WHAT THE EXERCISE ASKS → Below are the records. State how many of their lines hold the word "depth", and add nothing else.
____________
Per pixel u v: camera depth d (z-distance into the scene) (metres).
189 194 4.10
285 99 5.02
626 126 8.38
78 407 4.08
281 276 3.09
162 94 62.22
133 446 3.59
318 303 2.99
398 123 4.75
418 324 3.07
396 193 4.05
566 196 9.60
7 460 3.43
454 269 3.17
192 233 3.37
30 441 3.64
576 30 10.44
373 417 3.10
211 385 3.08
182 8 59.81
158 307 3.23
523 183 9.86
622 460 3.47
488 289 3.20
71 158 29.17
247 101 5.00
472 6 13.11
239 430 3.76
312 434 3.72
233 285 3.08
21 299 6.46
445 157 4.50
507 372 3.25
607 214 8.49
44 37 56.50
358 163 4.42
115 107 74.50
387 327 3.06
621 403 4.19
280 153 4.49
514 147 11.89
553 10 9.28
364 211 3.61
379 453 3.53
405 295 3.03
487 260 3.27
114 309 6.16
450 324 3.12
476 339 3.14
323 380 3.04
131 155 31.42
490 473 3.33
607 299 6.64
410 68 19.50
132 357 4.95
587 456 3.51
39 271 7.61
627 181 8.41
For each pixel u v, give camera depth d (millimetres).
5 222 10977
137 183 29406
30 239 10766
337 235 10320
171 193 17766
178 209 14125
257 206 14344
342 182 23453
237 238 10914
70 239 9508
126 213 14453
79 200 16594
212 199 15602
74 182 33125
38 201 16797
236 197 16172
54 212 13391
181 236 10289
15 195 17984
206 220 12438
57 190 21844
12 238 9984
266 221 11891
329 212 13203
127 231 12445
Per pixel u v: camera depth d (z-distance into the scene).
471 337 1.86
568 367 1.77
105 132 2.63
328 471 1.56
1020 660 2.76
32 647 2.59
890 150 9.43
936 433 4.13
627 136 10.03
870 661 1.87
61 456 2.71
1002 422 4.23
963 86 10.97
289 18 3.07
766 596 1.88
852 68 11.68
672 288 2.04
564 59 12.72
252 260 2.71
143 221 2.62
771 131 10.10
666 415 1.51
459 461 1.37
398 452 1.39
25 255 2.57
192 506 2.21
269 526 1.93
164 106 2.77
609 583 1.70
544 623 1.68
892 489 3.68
____________
TASK RESULT → 3